A Agência de Segurança Cibernética e Infraestrutura (CISA) dos EUA divulgou 670 vulnerabilidades que afetam sistemas de controle industrial (ICS) e outros produtos de tecnologia operacional (OT) no primeiro semestre deste ano, de acordo com a empresa de monitoramento de rede e ativos industriais SynSaber.

A análise da SynSaber, realizada em colaboração com o ICS Advisory Project, mostra que a CISA publicou 185 alertas de ICS no primeiro semestre de 2023, abaixo dos 205 no primeiro semestre de 2022. O número de vulnerabilidades cobertas nesses alertas caiu 1,6% no primeiro semestre 2023 em comparação com o primeiro semestre de 2022.

O ICS Advisory Project é um projeto que fornece uma ferramenta de análise de código aberto para proprietários de ativos de tecnologia operacional (OT), CISOs, analistas e pesquisadores de segurança cibernética para identificar ameaças e vulnerabilidades por produto, fornecedor e setor de infraestrutura crítica.
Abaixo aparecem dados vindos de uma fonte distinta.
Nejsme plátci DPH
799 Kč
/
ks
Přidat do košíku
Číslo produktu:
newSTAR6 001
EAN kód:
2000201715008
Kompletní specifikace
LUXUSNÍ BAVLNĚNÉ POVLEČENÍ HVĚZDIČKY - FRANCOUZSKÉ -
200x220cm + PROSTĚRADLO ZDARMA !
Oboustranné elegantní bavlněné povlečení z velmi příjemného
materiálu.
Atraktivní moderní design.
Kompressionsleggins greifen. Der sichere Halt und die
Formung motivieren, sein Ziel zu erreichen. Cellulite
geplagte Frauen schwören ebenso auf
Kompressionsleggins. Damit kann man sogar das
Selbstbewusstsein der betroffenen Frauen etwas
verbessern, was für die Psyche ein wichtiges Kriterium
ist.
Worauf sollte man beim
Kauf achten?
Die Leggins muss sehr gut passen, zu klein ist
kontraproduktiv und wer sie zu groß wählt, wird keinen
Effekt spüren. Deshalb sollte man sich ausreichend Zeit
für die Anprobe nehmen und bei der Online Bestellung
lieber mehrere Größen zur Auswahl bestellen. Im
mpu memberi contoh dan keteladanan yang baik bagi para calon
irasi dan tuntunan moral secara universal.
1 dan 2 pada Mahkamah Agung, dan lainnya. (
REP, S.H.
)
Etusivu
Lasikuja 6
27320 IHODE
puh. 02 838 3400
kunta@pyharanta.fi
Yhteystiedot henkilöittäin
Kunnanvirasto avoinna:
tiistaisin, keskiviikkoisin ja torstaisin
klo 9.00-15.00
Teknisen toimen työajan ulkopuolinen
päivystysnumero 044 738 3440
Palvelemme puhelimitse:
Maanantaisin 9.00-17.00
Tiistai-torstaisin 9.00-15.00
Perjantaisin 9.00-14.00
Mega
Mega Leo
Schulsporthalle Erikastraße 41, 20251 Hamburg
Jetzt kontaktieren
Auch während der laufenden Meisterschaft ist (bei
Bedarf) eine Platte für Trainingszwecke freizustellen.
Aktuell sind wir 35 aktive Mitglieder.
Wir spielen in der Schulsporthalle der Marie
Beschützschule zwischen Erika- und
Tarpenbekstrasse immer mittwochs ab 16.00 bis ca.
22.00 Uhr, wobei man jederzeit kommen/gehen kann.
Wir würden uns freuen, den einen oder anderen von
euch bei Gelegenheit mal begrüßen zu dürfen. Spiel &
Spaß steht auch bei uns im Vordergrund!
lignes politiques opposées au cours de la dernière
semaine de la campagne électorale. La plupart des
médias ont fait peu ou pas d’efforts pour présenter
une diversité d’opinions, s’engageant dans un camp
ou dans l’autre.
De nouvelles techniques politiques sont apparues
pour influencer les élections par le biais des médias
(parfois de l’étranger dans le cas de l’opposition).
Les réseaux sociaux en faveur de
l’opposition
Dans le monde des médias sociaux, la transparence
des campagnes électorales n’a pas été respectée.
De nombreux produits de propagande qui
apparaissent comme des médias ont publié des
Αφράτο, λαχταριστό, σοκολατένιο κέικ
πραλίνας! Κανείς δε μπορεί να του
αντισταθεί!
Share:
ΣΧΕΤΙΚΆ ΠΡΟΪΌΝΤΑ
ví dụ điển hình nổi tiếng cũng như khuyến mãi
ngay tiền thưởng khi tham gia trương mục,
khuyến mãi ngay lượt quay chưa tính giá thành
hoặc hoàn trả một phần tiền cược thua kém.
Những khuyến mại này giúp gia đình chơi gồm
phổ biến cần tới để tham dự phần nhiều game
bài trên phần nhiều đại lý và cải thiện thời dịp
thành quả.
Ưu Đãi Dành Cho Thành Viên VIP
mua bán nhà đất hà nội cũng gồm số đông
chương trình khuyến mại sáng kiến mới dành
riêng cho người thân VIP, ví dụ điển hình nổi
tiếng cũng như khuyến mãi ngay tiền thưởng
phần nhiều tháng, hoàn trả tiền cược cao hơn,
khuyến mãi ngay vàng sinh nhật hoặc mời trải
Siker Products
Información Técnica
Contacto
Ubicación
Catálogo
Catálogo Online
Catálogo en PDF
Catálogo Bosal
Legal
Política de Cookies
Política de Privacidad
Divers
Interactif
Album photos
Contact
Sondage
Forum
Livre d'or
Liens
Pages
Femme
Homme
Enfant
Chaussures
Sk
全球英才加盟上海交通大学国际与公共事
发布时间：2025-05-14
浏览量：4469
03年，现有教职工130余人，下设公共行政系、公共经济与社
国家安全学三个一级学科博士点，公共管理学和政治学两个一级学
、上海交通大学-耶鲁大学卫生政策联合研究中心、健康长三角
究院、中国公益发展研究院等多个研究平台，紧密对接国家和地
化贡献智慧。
Mais de 40% das falhas afetam o software e 26% afetam o firmware de sistemas ICS. Os OEMs continuaram relatando a maioria dessas vulnerabilidades — mais de 50% —, seguidos por fornecedores de segurança (28%) e pesquisadores independentes (9%).

Manufatura e energia são os setores de infraestrutura crítica com maior probabilidade de serem afetados pelos CVEs relatados no primeiro semestre. Dos CVEs divulgados entre janeiro e junho, 88 foram classificados como “críticos” e 349 foram classificados como de “alta gravidade”. Mais de 100 falhas exigem acesso local/físico ao sistema de destino e interação do usuário, e 163 exigem algum tipo de interação do usuário, independentemente da disponibilidade da rede.

Trinta e quatro por cento das vulnerabilidades relatadas não tinham um patch ou correção disponível do fornecedor, acima dos 13% no primeiro semestre de 2022, mas aproximadamente o mesmo que no segundo semestre daquele ano.

O aumento no primeiro semestre se deve parcialmente a um comunicado da Siemens que cobre mais de 100 CVEs que afetam o kernel do Linux, para os quais os patches ainda não foram lançados pela gigante industrial alemã. Além disso, muitas das vulnerabilidades que não receberão um patch afetam produtos sem suporte.

O relatório SynSaber também fornece informações que podem ajudar as organizações a priorizar vulnerabilidades com base em vários fatores. “Cada ambiente de OT é único e construído para uma missão específica”, disse Jori VanAntwerp, cofundador e CEO da SynSaber. “Como resultado, a probabilidade de exploração e impacto varia muito para cada organização. Uma coisa é certa: o número de CVEs relatados provavelmente continuará aumentando ao longo do tempo ou pelo menos permanecerá estável. Esperamos que esta pesquisa ajude os proprietários de ativos a priorizar quando e como mitigar as vulnerabilidades de acordo com seu próprio ambiente.”